When we put the big tank up on the hill, Stephan buried the pipes which came down through the Camp Paddock, but has never completed the job in the House Paddock.  Because we now want to mow the paddock, the pipes really need to be sorted out.  The other problem, in the summer time, is that during the day we no longer have cold water.  By late afternoon, with the hot sun falling on the black alkathene, the water is too hot to touch as it runs out of the cold tap.  While that's great for doing things like washing, it's not great for drinking.

digging a trench

The back blade is surprisingly useful for trench digging.  Stephan drove twice along the line to get it as deep as he wanted it, before laying the two water pipes.  One comes to the house from the tank and the other is the pressure release run-off from the main gravity-fed system.  We just divert the water a little; most of it ends up back in the stream, after flowing through Stephan's "water feature" and the swimming pond.  That water used to flow along the drain along the edge of Flat 1, but this is a much better arrangement.

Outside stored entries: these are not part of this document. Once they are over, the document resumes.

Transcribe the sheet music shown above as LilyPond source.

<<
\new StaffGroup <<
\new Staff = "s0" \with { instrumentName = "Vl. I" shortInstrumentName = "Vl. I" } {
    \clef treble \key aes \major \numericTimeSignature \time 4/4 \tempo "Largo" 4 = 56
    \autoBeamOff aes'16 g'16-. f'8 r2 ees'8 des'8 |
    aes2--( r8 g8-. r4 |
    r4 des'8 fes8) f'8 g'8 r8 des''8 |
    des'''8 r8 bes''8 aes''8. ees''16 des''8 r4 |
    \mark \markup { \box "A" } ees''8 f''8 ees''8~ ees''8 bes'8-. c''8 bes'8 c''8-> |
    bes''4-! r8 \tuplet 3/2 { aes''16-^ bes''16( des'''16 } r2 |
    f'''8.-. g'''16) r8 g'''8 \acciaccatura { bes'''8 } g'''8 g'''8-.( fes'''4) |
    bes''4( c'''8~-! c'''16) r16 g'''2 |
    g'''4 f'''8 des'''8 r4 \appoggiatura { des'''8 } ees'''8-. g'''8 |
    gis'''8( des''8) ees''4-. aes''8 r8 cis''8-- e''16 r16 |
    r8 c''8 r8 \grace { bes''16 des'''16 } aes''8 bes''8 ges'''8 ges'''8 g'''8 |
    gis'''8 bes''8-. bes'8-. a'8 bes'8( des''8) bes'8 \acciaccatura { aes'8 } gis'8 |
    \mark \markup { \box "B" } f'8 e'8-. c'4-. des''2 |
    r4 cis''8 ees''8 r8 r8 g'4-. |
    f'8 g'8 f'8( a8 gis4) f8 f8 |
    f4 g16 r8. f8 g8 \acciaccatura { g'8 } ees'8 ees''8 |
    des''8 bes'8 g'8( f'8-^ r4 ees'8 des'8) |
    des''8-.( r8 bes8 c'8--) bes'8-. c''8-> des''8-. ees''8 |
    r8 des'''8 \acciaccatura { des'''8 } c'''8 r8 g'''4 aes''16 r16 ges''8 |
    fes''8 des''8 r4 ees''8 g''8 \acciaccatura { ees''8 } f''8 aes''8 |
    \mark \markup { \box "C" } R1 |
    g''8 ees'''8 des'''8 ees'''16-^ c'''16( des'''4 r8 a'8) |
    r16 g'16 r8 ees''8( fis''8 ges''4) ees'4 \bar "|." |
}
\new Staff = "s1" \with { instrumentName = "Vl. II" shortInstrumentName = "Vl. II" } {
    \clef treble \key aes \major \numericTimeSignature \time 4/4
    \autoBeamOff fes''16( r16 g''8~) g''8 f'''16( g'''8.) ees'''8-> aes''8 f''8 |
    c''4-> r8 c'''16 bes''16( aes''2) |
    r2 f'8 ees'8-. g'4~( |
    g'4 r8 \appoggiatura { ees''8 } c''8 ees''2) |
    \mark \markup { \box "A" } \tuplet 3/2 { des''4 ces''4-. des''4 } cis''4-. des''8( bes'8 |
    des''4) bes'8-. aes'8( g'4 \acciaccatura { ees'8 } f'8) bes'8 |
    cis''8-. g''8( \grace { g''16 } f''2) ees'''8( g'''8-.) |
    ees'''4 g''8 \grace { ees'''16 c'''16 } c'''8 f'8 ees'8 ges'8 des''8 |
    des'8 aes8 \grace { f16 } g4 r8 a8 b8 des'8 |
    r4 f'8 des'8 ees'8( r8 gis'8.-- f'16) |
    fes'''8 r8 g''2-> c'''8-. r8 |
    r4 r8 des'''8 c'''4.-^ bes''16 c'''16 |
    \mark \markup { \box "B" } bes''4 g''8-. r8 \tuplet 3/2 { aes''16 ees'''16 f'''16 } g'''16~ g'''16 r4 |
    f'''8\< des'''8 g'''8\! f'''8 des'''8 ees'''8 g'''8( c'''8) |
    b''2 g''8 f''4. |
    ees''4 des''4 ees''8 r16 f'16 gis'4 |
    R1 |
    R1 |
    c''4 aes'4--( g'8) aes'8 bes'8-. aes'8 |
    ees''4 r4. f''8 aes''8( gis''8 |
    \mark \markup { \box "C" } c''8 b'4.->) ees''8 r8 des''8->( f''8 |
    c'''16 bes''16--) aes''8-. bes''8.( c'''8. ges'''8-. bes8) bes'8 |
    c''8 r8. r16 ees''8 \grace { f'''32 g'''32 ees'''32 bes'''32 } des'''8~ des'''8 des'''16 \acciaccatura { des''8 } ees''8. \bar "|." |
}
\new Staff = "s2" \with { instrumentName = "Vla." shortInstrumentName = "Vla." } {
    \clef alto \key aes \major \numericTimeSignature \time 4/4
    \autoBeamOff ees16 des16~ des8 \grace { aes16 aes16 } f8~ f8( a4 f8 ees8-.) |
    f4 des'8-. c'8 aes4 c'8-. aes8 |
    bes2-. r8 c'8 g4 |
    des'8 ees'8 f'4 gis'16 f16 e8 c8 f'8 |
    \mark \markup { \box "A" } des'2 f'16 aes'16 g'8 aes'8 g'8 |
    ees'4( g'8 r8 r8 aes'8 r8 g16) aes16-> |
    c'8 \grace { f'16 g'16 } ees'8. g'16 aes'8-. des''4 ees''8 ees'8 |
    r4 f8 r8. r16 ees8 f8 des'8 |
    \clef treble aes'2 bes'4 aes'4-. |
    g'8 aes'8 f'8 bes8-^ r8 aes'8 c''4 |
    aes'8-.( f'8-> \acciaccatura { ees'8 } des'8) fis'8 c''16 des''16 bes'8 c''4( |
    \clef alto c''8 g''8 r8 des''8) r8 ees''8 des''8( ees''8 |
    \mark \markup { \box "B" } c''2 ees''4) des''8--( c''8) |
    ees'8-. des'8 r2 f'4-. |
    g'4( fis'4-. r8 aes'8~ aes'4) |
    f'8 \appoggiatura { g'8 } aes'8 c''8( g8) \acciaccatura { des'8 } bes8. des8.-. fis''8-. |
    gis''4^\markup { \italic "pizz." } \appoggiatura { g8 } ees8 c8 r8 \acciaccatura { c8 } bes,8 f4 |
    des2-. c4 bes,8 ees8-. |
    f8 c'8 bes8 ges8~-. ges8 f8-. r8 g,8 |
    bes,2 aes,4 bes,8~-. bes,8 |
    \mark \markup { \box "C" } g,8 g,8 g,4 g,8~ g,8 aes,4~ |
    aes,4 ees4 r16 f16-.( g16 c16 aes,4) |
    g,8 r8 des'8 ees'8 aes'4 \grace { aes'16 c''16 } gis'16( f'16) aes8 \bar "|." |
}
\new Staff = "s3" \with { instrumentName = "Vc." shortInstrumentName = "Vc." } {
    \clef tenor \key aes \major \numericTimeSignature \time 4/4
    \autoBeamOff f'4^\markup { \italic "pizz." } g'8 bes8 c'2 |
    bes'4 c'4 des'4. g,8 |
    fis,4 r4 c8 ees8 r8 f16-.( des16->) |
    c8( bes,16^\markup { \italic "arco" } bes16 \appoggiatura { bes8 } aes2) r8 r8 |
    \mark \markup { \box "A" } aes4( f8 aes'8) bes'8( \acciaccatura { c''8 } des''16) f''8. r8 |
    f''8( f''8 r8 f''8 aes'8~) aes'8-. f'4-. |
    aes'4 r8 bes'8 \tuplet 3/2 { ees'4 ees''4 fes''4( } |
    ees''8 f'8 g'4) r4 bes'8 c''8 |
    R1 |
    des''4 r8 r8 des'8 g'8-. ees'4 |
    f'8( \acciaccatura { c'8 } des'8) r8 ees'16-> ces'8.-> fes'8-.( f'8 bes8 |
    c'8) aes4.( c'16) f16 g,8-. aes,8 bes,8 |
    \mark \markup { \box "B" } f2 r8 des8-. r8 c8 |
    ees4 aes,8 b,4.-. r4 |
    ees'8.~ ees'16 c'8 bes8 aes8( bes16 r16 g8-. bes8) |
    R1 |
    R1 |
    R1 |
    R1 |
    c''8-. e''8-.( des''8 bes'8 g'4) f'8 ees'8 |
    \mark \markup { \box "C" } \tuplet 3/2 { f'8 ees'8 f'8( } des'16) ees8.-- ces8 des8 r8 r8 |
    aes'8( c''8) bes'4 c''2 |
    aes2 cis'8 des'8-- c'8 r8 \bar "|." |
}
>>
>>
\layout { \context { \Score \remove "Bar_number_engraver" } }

I had a "health day" in town: a blood test because I am sometimes anaemic, a regular check of a more intimate nature and then I got far too close to someone with a needle and scalpel again!  My doctor, having told me I was "lumpy" and not to worry about a small thing on my leg a couple of years ago, last week noticed it again and said he should really chop it off - the thing, not my leg.  I was quite pleased that he might make me symmetrical again, by making a cut to match the big Melanoma scar on my other leg, but inexplicably, he has cut the other way!  Oh, but what of my modelling career?

I now have a horizontal cut with six stitches, a pressure bandage on my lower leg and instructions to rest it for a few days.